Next week, a cross-parliamentary committee will publish a new report on privacy and press regulation, and The Guardian's media editor Dan Sabbagh claims that the "harshest language" will be reserved for Google, following a testy exchange with the firm during a public evidence session at the start of the year.
The MPs and peers are thought to believe that Google could have done more to comply with ex-Formula One boss Max Mosley's request to remove links to a video of a "sick Nazi orgy", covertly produced by the News of the World, that were widely distributed after 2008.
Mosley, who won £60,000 in damages in a privacy case against the now-defunct Sunday tabloid, has sued Google over the case after claiming that the search giant "could stop a story appearing, but don't or won't as a matter of principle".
The committee members are also thought to believe that Google is dragging its feet over enforcing court orders requiring the deletion of previously public material over privacy concerns.

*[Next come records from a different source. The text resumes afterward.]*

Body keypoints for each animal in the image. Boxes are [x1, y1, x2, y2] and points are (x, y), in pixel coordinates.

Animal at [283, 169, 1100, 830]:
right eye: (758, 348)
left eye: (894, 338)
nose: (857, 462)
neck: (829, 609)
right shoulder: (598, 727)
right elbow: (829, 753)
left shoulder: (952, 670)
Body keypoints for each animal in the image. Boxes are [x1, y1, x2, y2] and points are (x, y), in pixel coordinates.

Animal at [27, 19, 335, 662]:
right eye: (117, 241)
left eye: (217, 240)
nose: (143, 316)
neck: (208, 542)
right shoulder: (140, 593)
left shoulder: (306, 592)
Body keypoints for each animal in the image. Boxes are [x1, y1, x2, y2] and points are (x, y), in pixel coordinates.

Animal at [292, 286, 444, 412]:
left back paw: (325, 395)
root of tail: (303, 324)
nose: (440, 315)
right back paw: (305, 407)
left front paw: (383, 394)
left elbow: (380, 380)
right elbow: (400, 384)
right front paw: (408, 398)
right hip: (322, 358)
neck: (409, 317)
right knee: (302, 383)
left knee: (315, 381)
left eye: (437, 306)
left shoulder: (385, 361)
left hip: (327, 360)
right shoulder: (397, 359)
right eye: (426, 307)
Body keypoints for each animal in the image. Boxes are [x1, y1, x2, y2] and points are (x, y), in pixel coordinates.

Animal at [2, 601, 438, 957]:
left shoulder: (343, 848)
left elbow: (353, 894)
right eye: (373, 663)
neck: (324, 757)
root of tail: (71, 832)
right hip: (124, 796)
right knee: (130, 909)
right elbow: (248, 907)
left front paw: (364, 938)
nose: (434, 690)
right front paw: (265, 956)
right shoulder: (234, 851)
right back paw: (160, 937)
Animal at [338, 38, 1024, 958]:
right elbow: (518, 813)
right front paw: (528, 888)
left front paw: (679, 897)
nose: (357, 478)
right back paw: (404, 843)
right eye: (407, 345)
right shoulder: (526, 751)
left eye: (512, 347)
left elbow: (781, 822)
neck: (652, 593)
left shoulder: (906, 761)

Prime Minister David Cameron set up the committee to investigate privacy and injunctions after the controversy over Ryan Giggs, who was unmasked by thousands of Twitter users last year as the footballer who had taken out a superinjunction over an alleged affair with model Imogen Thomas.
Mosley told the MPs and peers last December that the orgy video was taken down from the News of the World website, but it had already spread across the internet.
He said that search engines such as Google had a responsibility to take down news items, videos and images that breached people's privacy.
But Google's legal director Daphne Keller told the committee in January that removing the offending material was not an easy task.
"We don't have a mechanism that can find duplicates of pictures or duplicates of text and make them disappear from our web search," she said. "And as a policy matter I don't think that would be a good idea."
However, the committee members were not convinced by Google's response, including Labour MP Ben Bradshaw describing the company's arguments as "totally unconvincing".
The committee is due to report back next Tuesday.